29 Haziran 2011 Çarşamba

Kitapların Öğretemedikleri (İnsan Portreleri)


Sohbet etmeyi seven bir insanım. Otobüste durakta beklerken dahi, tanıdığım insanlar oldu ve ben o insanlardan epeyce şey öğrendim. Bu edindiğim izlenimlerin hiçbirini bana en usta yazar bile veremezdi. Demem o ki, insanı anlamak için romanlar, incelemeler, makaleler yetersiz kalıyor. Kitap okumak bazen o nüansları veremiyor, sığ koylarda yüzdürüyor sizi.

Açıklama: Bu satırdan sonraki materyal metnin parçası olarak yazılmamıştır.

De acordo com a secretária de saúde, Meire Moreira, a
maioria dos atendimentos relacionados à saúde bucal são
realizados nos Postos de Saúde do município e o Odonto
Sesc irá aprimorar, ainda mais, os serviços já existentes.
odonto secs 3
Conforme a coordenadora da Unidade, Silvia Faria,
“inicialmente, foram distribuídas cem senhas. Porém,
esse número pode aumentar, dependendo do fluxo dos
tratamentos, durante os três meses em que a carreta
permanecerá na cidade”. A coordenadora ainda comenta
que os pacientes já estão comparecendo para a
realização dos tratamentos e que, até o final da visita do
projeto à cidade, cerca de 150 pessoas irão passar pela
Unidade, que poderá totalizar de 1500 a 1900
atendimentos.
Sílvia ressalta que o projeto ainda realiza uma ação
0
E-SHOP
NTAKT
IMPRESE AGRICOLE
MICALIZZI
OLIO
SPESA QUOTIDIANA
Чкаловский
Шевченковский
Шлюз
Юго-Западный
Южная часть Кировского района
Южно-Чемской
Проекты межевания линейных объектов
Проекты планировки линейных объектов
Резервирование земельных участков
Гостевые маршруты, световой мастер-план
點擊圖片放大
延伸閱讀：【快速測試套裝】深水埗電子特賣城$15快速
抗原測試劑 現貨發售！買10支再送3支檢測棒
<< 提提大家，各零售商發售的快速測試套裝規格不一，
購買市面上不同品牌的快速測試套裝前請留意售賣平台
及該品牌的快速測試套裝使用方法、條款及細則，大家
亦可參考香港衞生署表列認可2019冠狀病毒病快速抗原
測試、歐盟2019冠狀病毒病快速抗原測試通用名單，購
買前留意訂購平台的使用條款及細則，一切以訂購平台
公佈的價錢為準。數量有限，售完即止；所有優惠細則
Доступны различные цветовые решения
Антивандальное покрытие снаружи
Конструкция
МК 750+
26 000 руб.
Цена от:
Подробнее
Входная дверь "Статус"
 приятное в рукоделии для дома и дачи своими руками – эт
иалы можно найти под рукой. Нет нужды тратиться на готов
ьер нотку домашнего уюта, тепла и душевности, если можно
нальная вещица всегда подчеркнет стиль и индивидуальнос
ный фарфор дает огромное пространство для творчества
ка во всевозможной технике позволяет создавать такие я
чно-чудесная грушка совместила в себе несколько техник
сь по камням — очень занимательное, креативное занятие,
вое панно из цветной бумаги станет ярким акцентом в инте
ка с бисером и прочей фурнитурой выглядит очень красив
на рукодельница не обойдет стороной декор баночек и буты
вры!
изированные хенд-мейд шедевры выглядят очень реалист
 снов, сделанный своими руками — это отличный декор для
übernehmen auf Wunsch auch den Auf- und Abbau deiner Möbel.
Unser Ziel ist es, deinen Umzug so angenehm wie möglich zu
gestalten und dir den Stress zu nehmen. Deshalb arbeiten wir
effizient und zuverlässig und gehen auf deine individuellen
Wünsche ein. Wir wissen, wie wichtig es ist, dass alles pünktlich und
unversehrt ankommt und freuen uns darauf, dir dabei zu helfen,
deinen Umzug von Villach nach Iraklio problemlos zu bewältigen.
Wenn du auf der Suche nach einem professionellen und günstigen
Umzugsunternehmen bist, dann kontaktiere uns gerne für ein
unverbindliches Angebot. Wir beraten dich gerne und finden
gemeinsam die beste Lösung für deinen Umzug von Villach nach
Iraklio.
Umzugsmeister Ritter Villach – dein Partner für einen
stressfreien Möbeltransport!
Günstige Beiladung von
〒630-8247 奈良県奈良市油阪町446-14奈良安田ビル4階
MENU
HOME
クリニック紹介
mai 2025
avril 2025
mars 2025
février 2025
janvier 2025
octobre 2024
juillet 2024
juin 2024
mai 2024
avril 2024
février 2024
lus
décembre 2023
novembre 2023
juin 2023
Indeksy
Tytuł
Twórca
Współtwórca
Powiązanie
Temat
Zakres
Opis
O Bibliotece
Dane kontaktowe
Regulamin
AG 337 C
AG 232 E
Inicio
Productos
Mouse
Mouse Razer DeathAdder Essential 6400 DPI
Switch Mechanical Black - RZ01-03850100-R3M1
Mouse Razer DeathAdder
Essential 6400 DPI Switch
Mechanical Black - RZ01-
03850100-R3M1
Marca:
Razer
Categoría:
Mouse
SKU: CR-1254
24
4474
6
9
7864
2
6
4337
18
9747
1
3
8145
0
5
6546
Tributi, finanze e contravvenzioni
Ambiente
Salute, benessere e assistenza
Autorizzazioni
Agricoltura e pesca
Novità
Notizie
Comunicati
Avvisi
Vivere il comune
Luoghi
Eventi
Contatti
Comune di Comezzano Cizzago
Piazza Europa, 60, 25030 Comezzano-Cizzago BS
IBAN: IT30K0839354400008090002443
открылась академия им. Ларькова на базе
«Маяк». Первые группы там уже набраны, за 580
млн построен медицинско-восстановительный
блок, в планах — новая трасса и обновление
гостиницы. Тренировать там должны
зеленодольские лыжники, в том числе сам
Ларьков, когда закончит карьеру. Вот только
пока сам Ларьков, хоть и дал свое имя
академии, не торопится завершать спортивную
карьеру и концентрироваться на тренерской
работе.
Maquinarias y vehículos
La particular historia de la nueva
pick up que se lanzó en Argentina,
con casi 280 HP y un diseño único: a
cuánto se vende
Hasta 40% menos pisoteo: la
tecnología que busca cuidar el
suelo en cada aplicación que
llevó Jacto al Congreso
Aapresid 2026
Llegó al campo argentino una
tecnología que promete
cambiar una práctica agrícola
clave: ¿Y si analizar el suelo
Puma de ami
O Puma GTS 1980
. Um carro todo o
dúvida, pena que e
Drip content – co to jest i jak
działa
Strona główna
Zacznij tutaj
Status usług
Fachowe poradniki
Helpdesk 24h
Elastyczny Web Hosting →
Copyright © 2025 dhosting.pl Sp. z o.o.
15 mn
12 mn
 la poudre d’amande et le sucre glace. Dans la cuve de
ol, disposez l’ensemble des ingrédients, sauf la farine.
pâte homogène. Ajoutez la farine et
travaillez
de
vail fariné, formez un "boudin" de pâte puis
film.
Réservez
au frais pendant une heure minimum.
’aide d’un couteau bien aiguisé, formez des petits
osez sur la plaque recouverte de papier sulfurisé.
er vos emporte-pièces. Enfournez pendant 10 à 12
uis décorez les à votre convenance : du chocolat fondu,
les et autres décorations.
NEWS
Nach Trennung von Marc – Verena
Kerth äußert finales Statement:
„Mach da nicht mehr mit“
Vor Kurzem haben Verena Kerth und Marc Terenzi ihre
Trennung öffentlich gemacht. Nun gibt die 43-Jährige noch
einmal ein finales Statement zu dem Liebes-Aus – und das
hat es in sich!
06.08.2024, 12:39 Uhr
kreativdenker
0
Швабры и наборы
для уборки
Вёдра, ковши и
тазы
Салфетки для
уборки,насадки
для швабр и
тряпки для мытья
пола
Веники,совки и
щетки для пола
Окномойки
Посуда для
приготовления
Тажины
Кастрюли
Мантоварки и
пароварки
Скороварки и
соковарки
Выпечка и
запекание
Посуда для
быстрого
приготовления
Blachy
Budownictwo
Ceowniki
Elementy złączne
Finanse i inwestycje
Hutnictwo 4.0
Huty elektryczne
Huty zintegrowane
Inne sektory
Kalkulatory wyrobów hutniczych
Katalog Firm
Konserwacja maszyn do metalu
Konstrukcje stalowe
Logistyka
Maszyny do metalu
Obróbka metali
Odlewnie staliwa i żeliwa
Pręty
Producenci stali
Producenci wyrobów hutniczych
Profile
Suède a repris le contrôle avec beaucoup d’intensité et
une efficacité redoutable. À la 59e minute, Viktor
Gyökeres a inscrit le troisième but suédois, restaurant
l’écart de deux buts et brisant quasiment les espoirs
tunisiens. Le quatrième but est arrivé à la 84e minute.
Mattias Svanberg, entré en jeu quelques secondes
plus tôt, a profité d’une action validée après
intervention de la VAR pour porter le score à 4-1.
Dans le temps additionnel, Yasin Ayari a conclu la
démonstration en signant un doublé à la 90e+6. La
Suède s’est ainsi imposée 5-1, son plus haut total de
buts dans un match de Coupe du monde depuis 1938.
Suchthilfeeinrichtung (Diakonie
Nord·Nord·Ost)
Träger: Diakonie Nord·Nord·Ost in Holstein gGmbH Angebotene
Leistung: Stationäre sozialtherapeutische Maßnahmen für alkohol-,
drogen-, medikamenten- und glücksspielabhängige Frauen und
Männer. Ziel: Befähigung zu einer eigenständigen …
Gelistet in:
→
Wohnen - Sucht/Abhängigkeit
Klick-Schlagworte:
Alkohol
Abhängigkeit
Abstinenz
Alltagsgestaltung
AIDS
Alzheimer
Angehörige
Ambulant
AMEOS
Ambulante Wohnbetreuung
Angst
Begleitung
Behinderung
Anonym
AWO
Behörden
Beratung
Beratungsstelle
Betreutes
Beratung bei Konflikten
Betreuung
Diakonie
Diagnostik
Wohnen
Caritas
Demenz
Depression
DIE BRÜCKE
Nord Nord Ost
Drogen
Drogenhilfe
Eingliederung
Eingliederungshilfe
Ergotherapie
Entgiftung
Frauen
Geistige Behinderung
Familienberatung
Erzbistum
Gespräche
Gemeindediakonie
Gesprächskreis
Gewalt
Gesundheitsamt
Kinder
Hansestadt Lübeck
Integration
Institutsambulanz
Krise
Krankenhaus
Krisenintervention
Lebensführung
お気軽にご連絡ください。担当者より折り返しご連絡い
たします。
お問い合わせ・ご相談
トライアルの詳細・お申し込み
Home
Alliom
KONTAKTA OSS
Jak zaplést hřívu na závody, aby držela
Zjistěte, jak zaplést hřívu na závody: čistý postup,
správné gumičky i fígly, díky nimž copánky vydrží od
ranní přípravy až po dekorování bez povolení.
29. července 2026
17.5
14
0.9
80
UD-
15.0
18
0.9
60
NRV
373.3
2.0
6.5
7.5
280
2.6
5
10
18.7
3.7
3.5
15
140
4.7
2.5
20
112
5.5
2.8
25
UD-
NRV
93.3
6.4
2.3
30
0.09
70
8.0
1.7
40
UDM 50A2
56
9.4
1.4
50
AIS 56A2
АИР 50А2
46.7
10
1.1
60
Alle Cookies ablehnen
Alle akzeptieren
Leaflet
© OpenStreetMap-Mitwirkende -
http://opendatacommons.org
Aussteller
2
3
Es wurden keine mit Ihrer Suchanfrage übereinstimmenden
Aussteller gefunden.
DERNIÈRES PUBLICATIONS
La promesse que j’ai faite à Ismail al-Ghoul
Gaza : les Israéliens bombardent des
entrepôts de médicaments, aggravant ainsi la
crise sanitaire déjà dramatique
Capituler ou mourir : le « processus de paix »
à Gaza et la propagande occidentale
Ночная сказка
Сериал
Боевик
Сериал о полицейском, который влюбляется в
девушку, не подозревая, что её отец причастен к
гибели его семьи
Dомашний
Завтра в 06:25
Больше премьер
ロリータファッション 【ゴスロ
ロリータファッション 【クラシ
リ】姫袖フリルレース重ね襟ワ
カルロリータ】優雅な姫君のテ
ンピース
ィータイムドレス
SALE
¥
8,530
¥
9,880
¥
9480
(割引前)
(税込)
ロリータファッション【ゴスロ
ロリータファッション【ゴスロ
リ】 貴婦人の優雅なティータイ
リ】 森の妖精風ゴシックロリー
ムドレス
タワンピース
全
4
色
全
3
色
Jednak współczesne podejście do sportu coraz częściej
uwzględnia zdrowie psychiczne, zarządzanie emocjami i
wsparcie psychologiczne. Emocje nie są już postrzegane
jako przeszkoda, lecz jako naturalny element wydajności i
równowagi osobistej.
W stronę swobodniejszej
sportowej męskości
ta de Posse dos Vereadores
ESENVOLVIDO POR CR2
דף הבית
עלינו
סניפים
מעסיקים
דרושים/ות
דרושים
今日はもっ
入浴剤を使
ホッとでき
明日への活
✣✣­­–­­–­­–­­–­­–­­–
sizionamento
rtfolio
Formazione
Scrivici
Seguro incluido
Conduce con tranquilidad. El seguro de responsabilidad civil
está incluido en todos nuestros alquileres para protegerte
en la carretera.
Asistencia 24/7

Geçen gün İnönü stadyumunun arkasında otobüs beklerken bir baba ve oğlunun kendi aralarında şakalaşarak konuşmalarını bir süre çaktırmadan kulak misafiri oldum. Neşeleri o yorgun günümü bana tamimiyle unutturdu. Otobüs de geç kalmıştı ve bende bu noktadan girizgâh yaparak sohbeti açtım. Sabah balığa gitmişler, hiçbir şey tutamadan dönmüşler, bu mevsimde balıkta bir azalma olurmuş denizde, şu tünelin yapımında zor mühendislik sorunlarıyla karşılaşılmış, iyi olmuş tünelin yapıldığı, şu otobüs seferlerini artırmak lazımmış, oğlu 2.sınıfa başlayacakmış, önümüzdeki günlerde hava yağışlıymış, bu saatte motorların şu hızı gereksiz ve tehlikeliymiş… Konuştukta konuştuk tam bir saat ve ben hayatımın bir kesitinde görece önemsiz bir günde bir baba ve oğlunun yaşamına kısada olsa müdahil oldum.   En başarılı romanların dahi veremeyeceği gözlemlerde, çıkarımlarda bulundum. İnsan tanıdım. Portreler defterime bir yüzü daha kaydettim böylelikle.

Demem o ki, bazen kafamızı çıkartıp dışarı bakmalıyız. Bizden başka insanların çizdiği insan portrelerinin yanı sıra bizde kendi portrelerimizi çizmenin peşine düşmeliyiz. Anlatılanlardan öteye ufakta olsa bir anahtar edinmeliyiz. Sonuçta her şey yaşamda gizli ve sadece birilerinin bizim için çıkarmasını beklememeliyiz.